### YOUR INSTRUCTIONS
Your output must be the lines below from the line containing "- previous resection" to the line containing "matrix. Female patient.", both lines included, reproduced exactly and without pictures.

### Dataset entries
------------------------------------------------------------

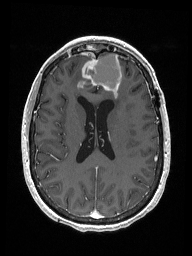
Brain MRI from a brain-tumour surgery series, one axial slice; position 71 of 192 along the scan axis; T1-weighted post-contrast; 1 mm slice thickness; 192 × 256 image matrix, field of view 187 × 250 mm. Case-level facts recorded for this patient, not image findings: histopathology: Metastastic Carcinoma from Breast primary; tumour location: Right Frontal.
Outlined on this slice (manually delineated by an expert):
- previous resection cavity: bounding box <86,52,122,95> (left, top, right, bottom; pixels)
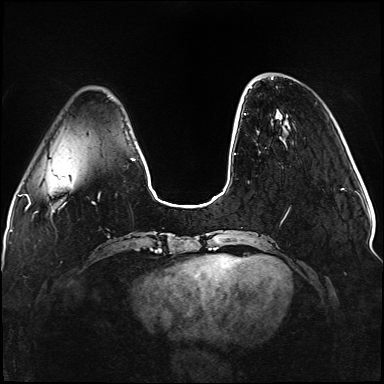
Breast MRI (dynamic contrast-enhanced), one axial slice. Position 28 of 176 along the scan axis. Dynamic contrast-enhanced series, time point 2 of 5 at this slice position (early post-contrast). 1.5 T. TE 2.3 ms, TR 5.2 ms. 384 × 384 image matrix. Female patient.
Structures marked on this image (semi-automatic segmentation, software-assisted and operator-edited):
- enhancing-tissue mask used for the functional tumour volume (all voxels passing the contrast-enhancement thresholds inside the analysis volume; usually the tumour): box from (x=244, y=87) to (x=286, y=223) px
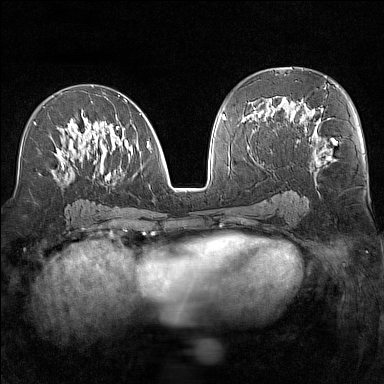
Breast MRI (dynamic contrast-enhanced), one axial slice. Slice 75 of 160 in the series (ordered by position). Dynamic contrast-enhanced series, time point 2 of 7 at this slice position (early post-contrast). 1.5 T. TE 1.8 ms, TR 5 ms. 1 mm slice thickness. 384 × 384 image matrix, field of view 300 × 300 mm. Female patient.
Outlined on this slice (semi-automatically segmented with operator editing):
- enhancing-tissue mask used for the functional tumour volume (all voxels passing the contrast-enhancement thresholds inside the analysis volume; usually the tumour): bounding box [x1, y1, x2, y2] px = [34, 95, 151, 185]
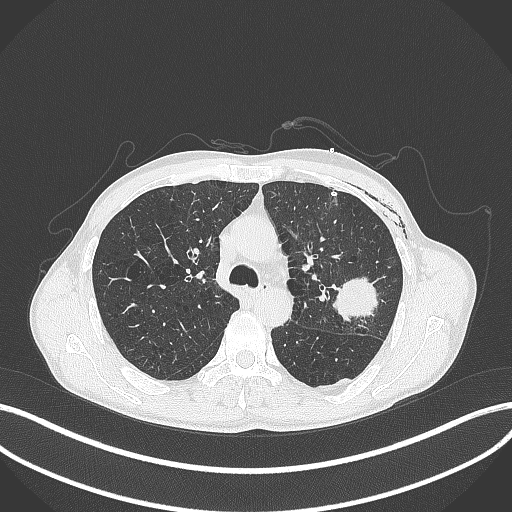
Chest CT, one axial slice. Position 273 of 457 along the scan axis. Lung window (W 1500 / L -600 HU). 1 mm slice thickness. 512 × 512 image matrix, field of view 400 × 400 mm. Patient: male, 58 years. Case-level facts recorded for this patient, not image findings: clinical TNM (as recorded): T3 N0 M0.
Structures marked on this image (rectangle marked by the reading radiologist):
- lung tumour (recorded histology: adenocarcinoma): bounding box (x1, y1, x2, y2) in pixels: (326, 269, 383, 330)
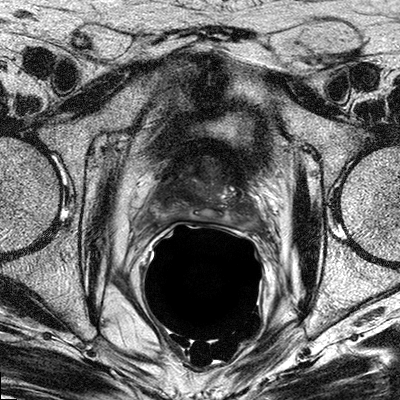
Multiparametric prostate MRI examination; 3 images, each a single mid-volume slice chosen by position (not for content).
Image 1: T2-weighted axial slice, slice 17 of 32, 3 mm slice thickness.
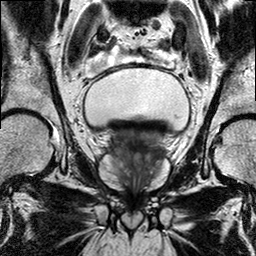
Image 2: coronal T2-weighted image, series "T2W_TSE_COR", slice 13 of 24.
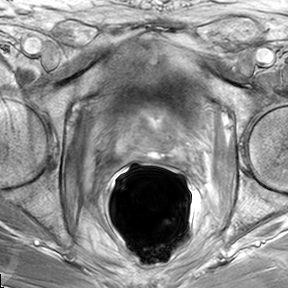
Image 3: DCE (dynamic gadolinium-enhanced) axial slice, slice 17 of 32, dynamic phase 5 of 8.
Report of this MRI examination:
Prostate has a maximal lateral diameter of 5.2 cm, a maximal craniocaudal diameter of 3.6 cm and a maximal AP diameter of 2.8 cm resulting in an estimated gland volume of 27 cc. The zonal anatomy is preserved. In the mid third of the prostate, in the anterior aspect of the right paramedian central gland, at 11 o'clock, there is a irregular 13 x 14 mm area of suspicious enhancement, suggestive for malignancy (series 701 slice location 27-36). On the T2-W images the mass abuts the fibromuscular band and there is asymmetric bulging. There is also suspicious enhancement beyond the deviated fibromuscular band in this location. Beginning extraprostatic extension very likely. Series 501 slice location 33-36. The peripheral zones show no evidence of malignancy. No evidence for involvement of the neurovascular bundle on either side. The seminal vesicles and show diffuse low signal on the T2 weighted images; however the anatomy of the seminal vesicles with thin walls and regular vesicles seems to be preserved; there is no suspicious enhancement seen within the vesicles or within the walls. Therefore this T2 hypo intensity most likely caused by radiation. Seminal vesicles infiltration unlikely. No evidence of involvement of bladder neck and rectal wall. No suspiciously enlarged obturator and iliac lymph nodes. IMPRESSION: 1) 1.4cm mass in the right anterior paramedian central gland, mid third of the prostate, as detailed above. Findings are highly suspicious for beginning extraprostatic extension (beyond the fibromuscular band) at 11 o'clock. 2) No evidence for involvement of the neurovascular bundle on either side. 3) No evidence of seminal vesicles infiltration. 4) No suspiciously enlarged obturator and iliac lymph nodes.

------------------------------------------------------------

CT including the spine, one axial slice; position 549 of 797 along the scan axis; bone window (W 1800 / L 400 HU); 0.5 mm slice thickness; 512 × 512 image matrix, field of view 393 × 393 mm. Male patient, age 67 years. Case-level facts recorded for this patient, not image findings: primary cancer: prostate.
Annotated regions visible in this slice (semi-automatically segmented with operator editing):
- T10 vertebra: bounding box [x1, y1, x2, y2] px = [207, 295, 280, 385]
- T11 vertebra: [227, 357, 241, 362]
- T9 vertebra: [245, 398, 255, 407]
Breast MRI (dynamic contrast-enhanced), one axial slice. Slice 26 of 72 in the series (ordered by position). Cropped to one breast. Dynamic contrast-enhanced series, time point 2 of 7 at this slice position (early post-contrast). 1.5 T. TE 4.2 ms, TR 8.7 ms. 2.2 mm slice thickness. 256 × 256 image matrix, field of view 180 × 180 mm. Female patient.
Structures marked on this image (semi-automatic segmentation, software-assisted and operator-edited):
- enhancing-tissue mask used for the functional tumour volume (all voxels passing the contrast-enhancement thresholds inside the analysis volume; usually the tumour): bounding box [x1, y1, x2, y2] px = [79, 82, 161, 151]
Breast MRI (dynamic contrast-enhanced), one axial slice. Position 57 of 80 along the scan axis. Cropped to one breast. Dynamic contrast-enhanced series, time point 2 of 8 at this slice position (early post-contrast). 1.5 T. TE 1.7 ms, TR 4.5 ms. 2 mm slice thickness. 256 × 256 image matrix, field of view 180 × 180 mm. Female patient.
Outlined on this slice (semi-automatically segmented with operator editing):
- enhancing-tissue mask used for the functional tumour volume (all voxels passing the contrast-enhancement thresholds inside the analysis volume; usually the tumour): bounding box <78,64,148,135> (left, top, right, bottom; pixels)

------------------------------------------------------------

### SOLUTION TO THIS PROBLEM
- previous resection cavity: bounding box <86,52,122,95> (left, top, right, bottom; pixels)
Breast MRI (dynamic contrast-enhanced), one axial slice. Position 28 of 176 along the scan axis. Dynamic contrast-enhanced series, time point 2 of 5 at this slice position (early post-contrast). 1.5 T. TE 2.3 ms, TR 5.2 ms. 384 × 384 image matrix. Female patient.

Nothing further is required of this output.